WHAT IS EXPECTED: Retype each line of the listing. Do not alter anything.

[[ DATA SHOWN, beginning ]]

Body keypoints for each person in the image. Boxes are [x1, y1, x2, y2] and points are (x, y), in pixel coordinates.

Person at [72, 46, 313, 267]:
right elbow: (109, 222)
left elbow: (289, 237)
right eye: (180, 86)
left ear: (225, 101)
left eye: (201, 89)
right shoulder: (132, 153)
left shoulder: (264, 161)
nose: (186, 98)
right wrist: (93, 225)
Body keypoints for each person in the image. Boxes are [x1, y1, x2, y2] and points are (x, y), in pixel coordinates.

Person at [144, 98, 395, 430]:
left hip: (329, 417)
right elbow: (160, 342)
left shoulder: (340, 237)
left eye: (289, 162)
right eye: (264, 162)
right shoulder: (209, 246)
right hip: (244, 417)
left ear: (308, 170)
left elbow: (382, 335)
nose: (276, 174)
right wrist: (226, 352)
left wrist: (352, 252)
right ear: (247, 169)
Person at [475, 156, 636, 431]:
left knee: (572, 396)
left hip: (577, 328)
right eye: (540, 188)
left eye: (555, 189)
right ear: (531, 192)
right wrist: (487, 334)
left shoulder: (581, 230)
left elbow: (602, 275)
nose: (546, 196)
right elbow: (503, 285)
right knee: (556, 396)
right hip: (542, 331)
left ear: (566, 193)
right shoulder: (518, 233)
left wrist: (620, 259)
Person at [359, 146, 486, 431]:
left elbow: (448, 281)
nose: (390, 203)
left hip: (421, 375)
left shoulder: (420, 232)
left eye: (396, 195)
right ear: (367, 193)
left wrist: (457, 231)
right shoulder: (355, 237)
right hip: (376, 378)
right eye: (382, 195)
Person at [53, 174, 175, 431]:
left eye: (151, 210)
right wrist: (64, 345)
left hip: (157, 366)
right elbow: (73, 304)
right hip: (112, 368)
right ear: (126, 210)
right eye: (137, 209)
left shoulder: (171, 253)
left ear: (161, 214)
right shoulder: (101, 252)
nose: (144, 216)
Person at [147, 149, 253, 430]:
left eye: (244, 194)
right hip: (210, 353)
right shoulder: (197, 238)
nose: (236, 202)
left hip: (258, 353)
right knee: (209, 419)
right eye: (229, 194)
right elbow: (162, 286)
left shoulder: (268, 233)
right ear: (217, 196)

[[ DATA SHOWN, end ]]

RESULT FOR THIS TASK:
Body keypoints for each person in the image. Boxes are [x1, y1, x2, y2] and points are (x, y), in pixel coordinates.

Person at [72, 46, 313, 267]:
right elbow: (109, 222)
left elbow: (289, 237)
right eye: (180, 86)
left ear: (225, 101)
left eye: (201, 89)
right shoulder: (132, 153)
left shoulder: (264, 161)
nose: (186, 98)
right wrist: (93, 225)
Body keypoints for each person in the image. Boxes are [x1, y1, x2, y2] and points are (x, y), in pixel coordinates.

Person at [144, 98, 395, 430]:
left hip: (329, 417)
right elbow: (160, 342)
left shoulder: (340, 237)
left eye: (289, 162)
right eye: (264, 162)
right shoulder: (209, 246)
right hip: (244, 417)
left ear: (308, 170)
left elbow: (382, 335)
nose: (276, 174)
right wrist: (226, 352)
left wrist: (352, 252)
right ear: (247, 169)
Person at [475, 156, 636, 431]:
left knee: (572, 396)
left hip: (577, 328)
right eye: (540, 188)
left eye: (555, 189)
right ear: (531, 192)
right wrist: (487, 334)
left shoulder: (581, 230)
left elbow: (602, 275)
nose: (546, 196)
right elbow: (503, 285)
right knee: (556, 396)
right hip: (542, 331)
left ear: (566, 193)
right shoulder: (518, 233)
left wrist: (620, 259)
Person at [359, 146, 486, 431]:
left elbow: (448, 281)
nose: (390, 203)
left hip: (421, 375)
left shoulder: (420, 232)
left eye: (396, 195)
right ear: (367, 193)
left wrist: (457, 231)
right shoulder: (355, 237)
right hip: (376, 378)
right eye: (382, 195)
Person at [53, 174, 175, 431]:
left eye: (151, 210)
right wrist: (64, 345)
left hip: (157, 366)
right elbow: (73, 304)
right hip: (112, 368)
right ear: (126, 210)
right eye: (137, 209)
left shoulder: (171, 253)
left ear: (161, 214)
right shoulder: (101, 252)
nose: (144, 216)
Person at [147, 149, 253, 430]:
left eye: (244, 194)
right hip: (210, 353)
right shoulder: (197, 238)
nose: (236, 202)
left hip: (258, 353)
right knee: (209, 419)
right eye: (229, 194)
right elbow: (162, 286)
left shoulder: (268, 233)
right ear: (217, 196)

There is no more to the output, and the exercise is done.